Kiat tersebut, kata Suyatno, untuk mengatasi penurunan minat generasi muda untuk menjadi guru. Sebab meskipun dikenal sebagai salah satu pekerjaan yang mulia dan memiliki status sosial tinggi dalam pandangan mayoritas masyarakat Indonesia, minat masyarakat untuk menjadi seorang guru di Indonesia telah mengalami penurunan cukup drastis.
“Beberapa program studi keguruan dan ilmu pendidikan yang awal 2010-an menjadi program-program studi favorit dan mendapat animo masyarakat tinggi, kini telah mengalami penurunan animo yang cukup drastis,” tandas Suyatno.
Selain itu, tambah Suyatno, beberapa kebijakan pemerintah terkait pengembangan profesi guru juga menjadi penyebab menurunnya animo ini.
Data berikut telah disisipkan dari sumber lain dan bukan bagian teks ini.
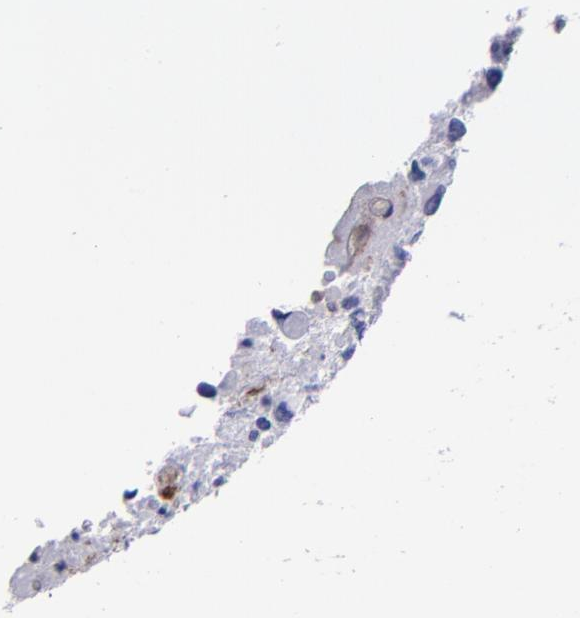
{"staining": {"intensity": "negative", "quantity": "none", "location": "none"}, "tissue": "glioma", "cell_type": "Tumor cells", "image_type": "cancer", "snomed": [{"axis": "morphology", "description": "Glioma, malignant, High grade"}, {"axis": "topography", "description": "Brain"}], "caption": "Immunohistochemistry (IHC) photomicrograph of neoplastic tissue: malignant high-grade glioma stained with DAB shows no significant protein staining in tumor cells.", "gene": "ICAM3", "patient": {"sex": "male", "age": 69}}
Tahun 2005, pemerintah mengeluarkan Undang-undang Guru dan Dosen. Kebijakan ini menyebabkan dalam satu dekade berikutnya Indonesia memiliki stok calon guru yang melimpah, bahkan melebihi daya tampung.
“Tingginya status guru, kenaikan gaji, dan prospek karier serta kemungkinan menjadi pegawai negeri menjadi penyebab utama melimpahnya stok calon guru tersebut,” katanya.
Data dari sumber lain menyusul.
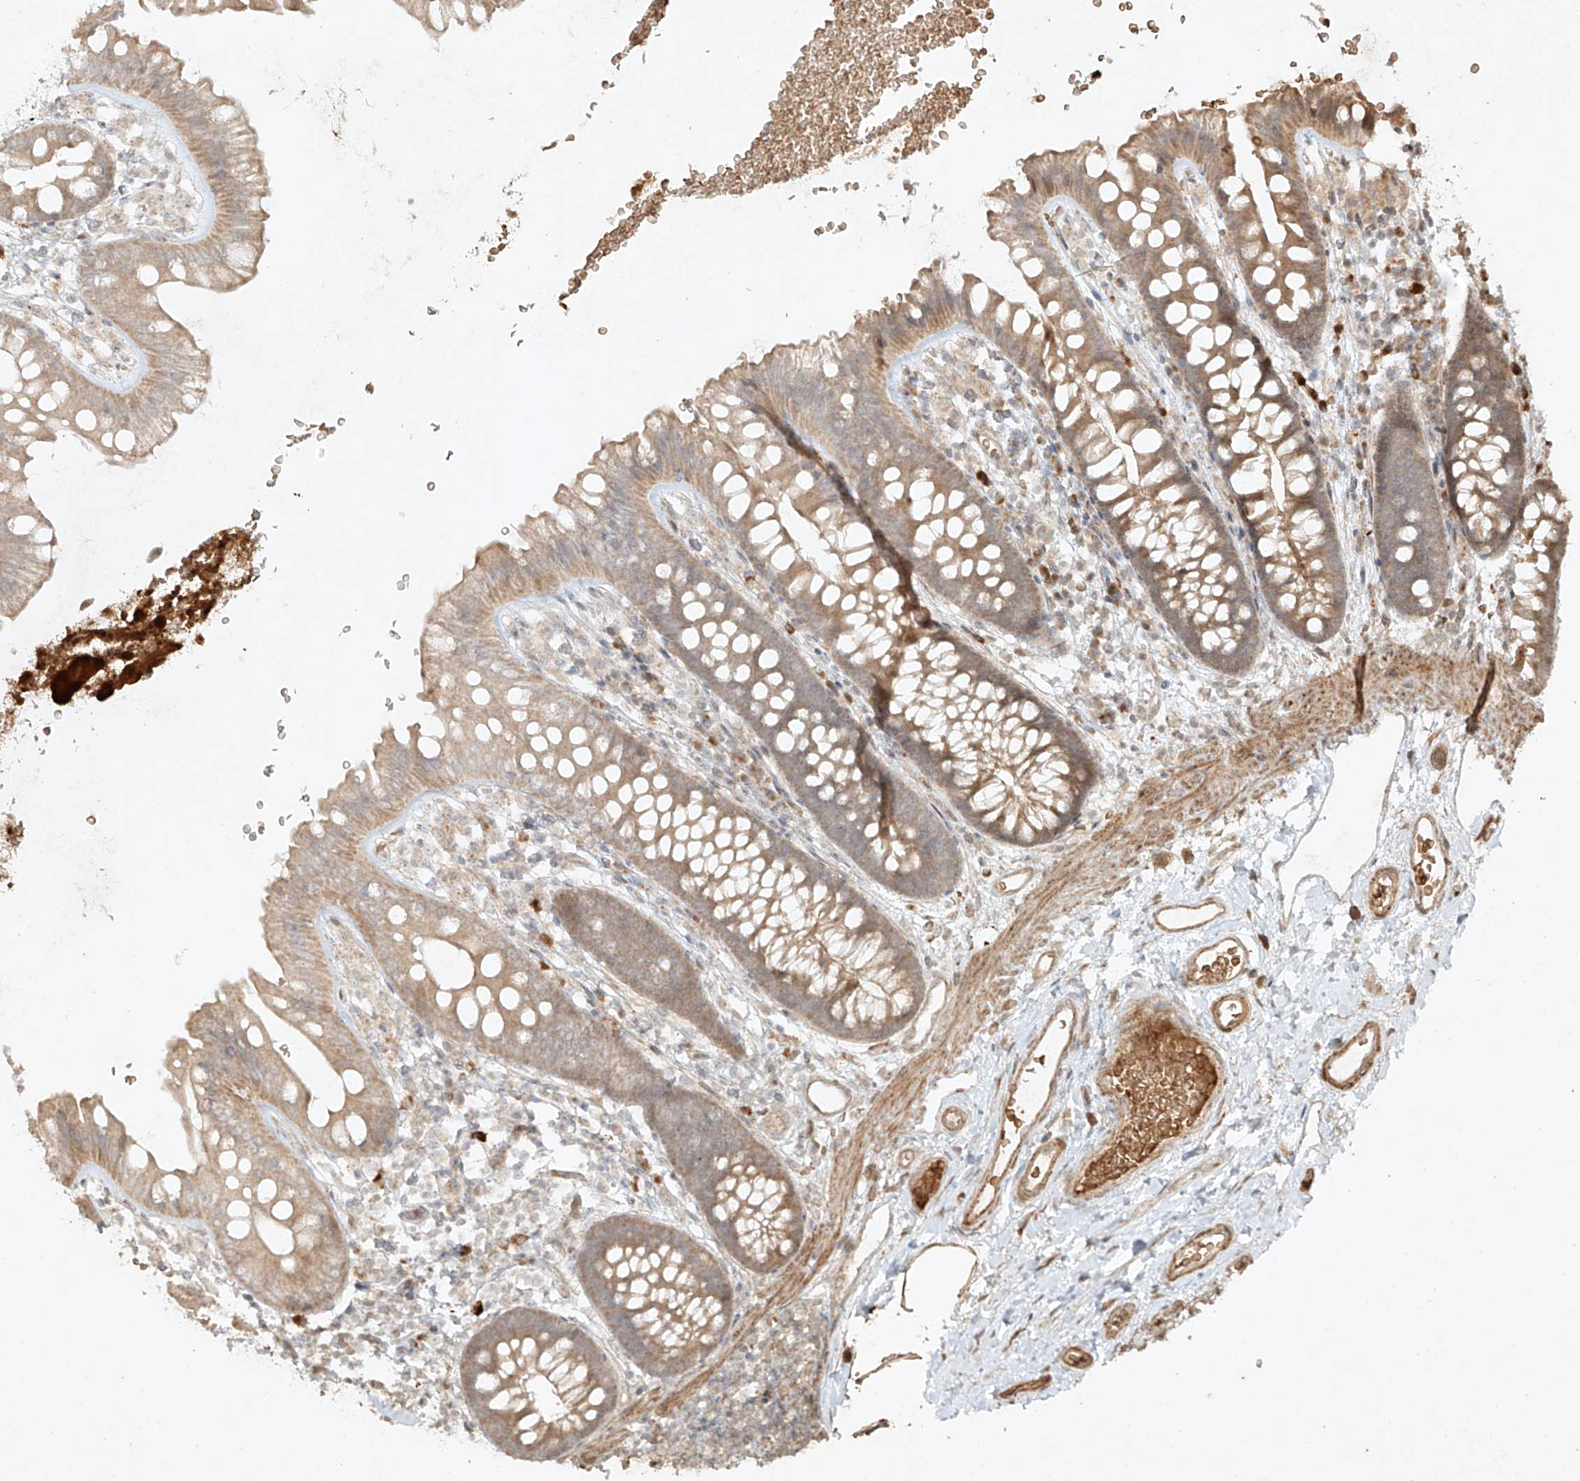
{"staining": {"intensity": "moderate", "quantity": ">75%", "location": "cytoplasmic/membranous"}, "tissue": "colon", "cell_type": "Endothelial cells", "image_type": "normal", "snomed": [{"axis": "morphology", "description": "Normal tissue, NOS"}, {"axis": "topography", "description": "Colon"}], "caption": "Approximately >75% of endothelial cells in benign colon exhibit moderate cytoplasmic/membranous protein staining as visualized by brown immunohistochemical staining.", "gene": "CYYR1", "patient": {"sex": "female", "age": 62}}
Menurut statistik nasional, kata Suyatno, hampir 300.000 siswa lulus dari program pendidikan guru setiap tahunnya. Sedang kebutuhan tenaga kerja guru hanya sekitar 40.000 orang setiap tahunnya.
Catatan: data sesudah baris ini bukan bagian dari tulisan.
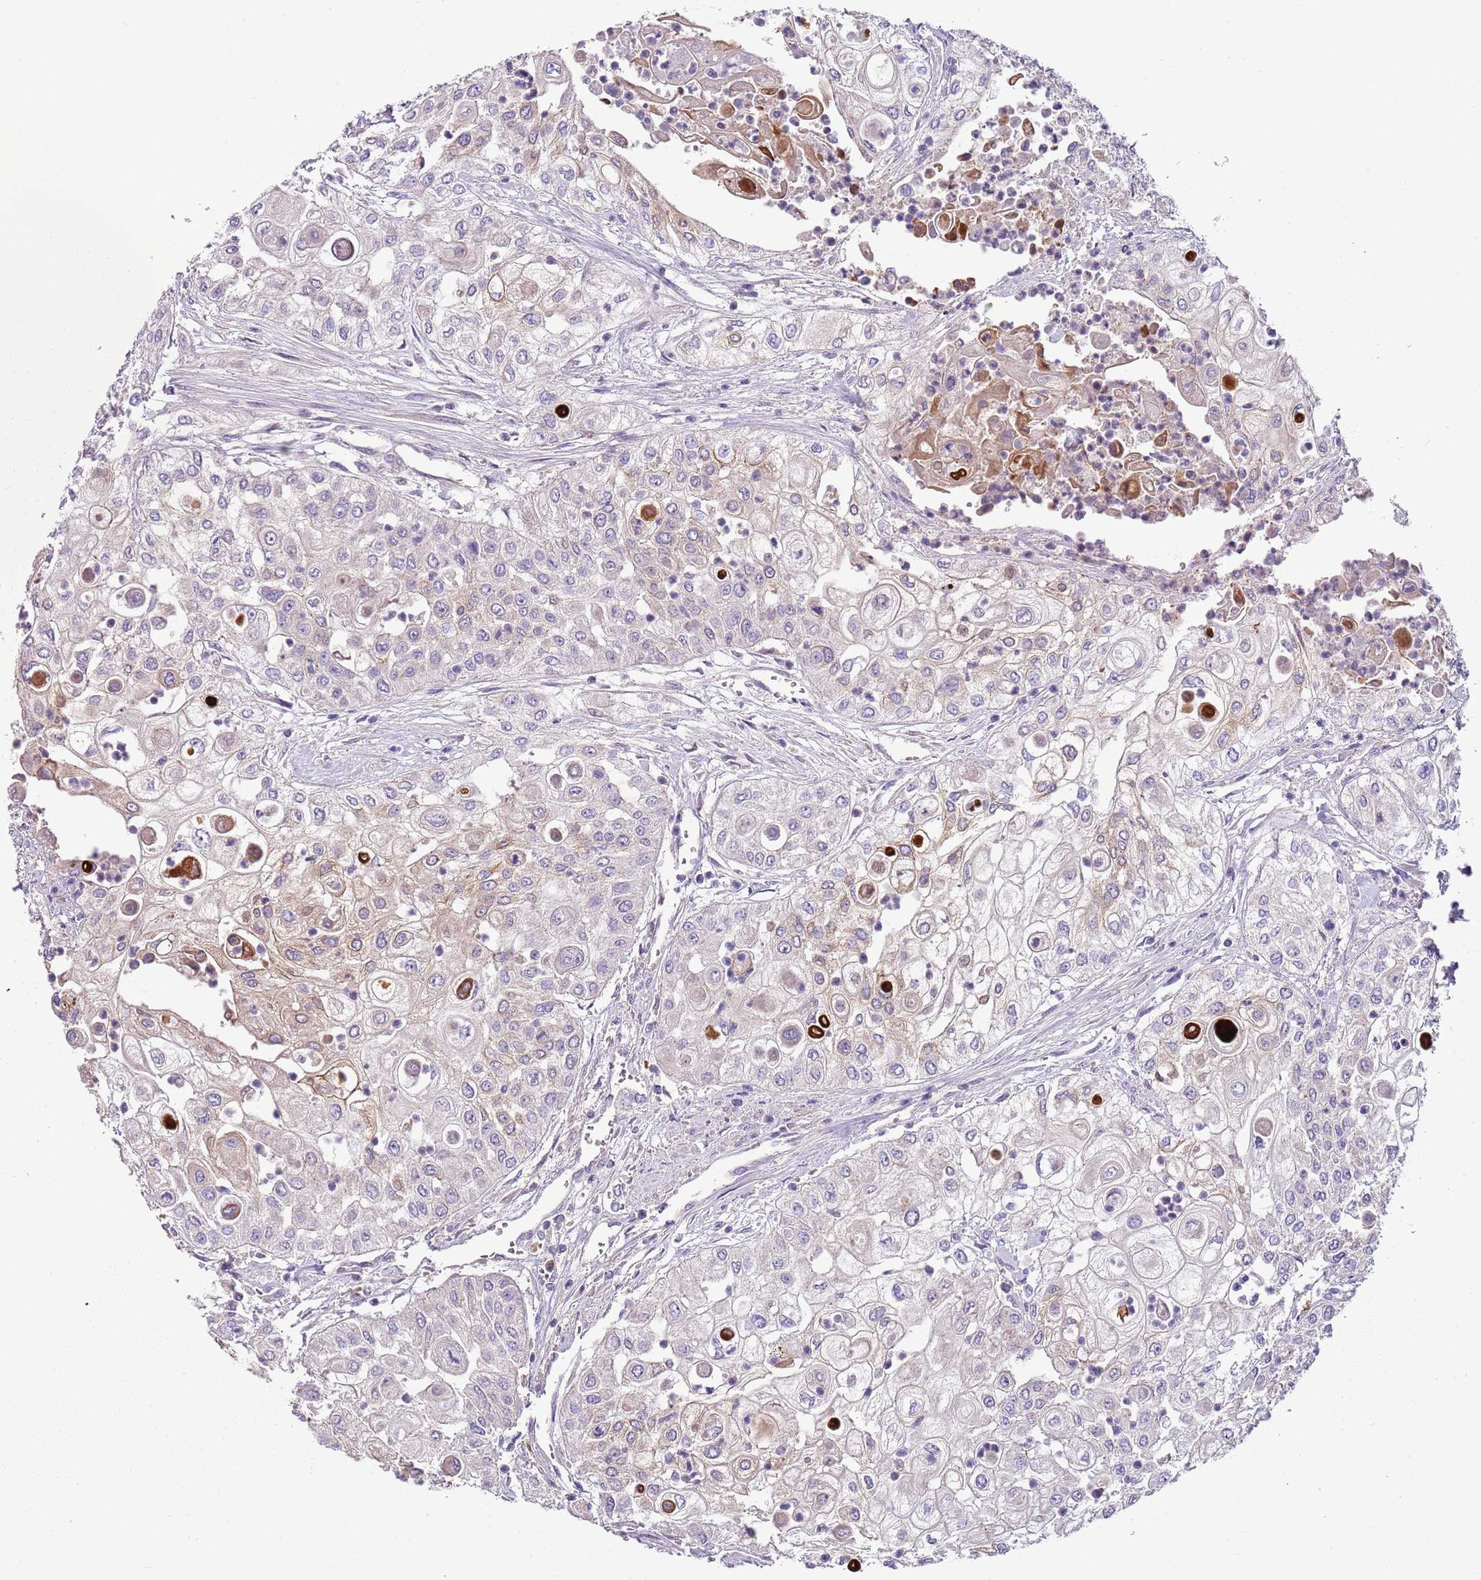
{"staining": {"intensity": "moderate", "quantity": "<25%", "location": "cytoplasmic/membranous"}, "tissue": "urothelial cancer", "cell_type": "Tumor cells", "image_type": "cancer", "snomed": [{"axis": "morphology", "description": "Urothelial carcinoma, High grade"}, {"axis": "topography", "description": "Urinary bladder"}], "caption": "Moderate cytoplasmic/membranous staining is present in about <25% of tumor cells in urothelial cancer.", "gene": "HES3", "patient": {"sex": "female", "age": 79}}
Fakta ini mengakibatkan banyak alumni Lembaga Pendidikan Tenaga Kependidikan (LPTK) yang tidak terserap dalam dunia kerja. Sehingga beberapa tahun berikutnya tren ini bergeser dan minat masyarakat untuk menjadi guru menurun drastis. “Fakta ini menyebabkan masyarakat cukup realistis dalam memasukkan putra-putrinya ke program studi keguruan dan ilmu pendidikan,” ujarnya.
Kemudian, kata Suyatno, adanya moratorium pengangkatan guru Pegawai Negeri Sipil (PNS). Serta sejak tahun 2019 diganti dengan sistem Pegawai Pemerintah dengan Perjanjian Kerja (PPPK) menjadi animo masyarakat untuk menjadi guru semakin turun. (*)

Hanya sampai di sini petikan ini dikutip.